## WHAT IS EXPECTED
Return every line of text in the material below word for word, leaving out the pictures.

## RECORDED DATA
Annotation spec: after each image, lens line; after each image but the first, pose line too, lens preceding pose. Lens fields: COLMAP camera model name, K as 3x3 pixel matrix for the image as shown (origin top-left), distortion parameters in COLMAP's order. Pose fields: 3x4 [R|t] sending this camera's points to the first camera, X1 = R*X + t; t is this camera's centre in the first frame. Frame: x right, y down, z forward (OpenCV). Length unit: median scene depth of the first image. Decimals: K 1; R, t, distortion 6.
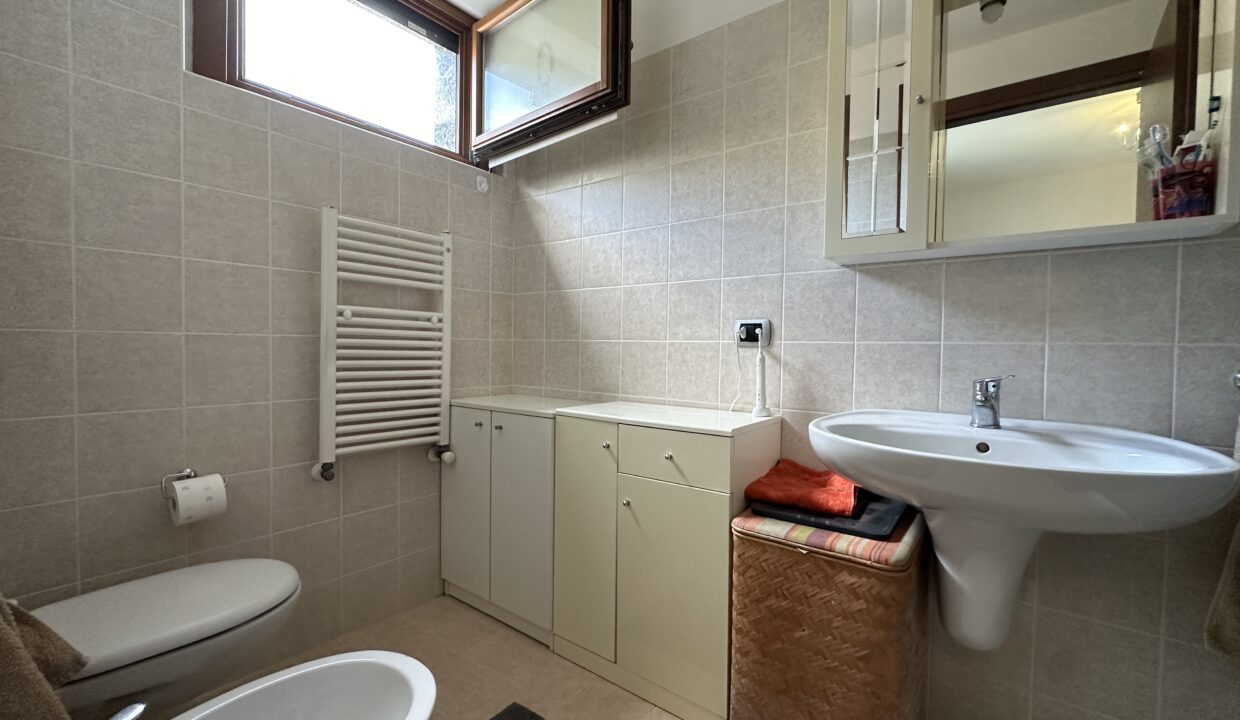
lens RADIAL K [[497.3, 0, 618.9], [0, 497.3, 360.3], [0, 0, 1]] dist [-0.004301, 0.001318]
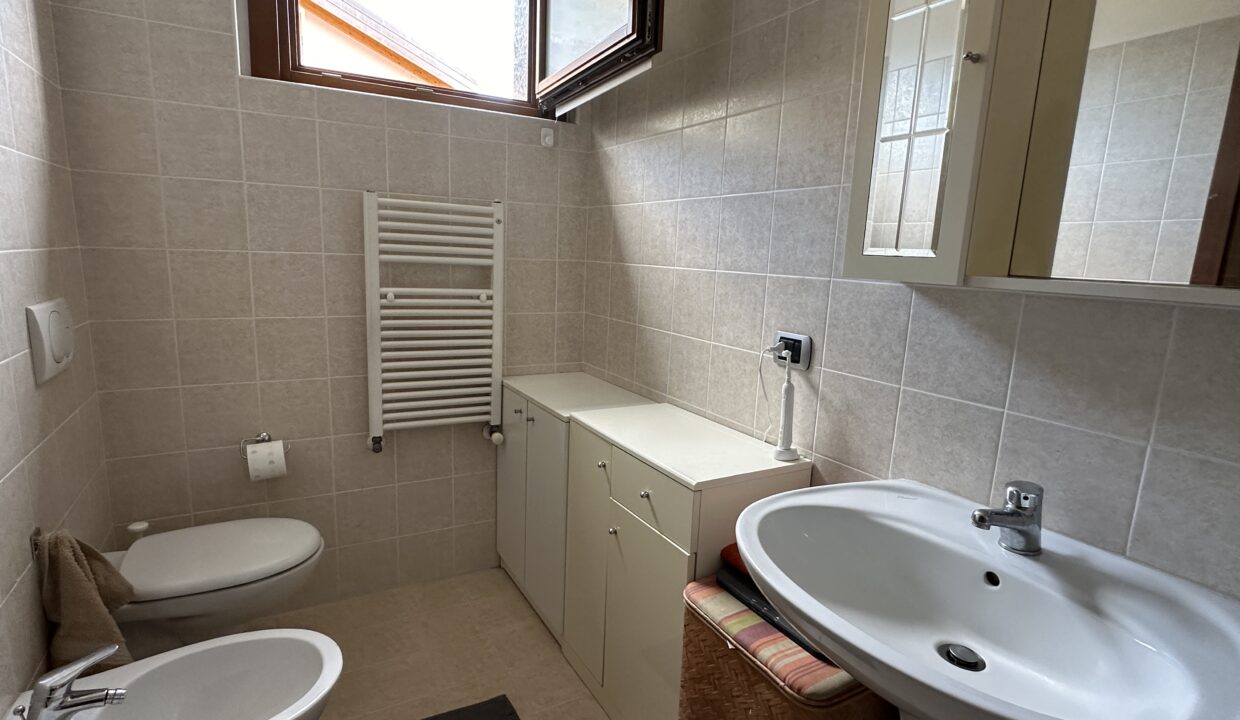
lens RADIAL K [[600.9, 0, 620.3], [0, 600.9, 365.0], [0, 0, 1]] dist [-0.004493, 0.000621]
pose [[0.923844, 0.093277, -0.371229, 0.384512], [-0.039142, 0.987791, 0.150789, -0.169746], [0.380762, -0.124775, 0.916216, 0.035811]]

## TASK SOLUTION
Annotation spec: after each image, lens line; after each image but the first, pose line too, lens preceding pose. Lens fields: COLMAP camera model name, K as 3x3 pixel matrix for the image as shown (origin top-left), distortion parameters in COLMAP's order. Pose fields: 3x4 [R|t] sending this camera's points to the first camera, X1 = R*X + t; t is this camera's centre in the first frame. Frame: x right, y down, z forward (OpenCV). Length unit: median scene depth of the first image. Decimals: K 1; R, t, distortion 6.
lens RADIAL K [[497.3, 0, 618.9], [0, 497.3, 360.3], [0, 0, 1]] dist [-0.004301, 0.001318]
lens RADIAL K [[600.9, 0, 620.3], [0, 600.9, 365.0], [0, 0, 1]] dist [-0.004493, 0.000621]
pose [[0.923844, 0.093277, -0.371229, 0.384512], [-0.039142, 0.987791, 0.150789, -0.169746], [0.380762, -0.124775, 0.916216, 0.035811]]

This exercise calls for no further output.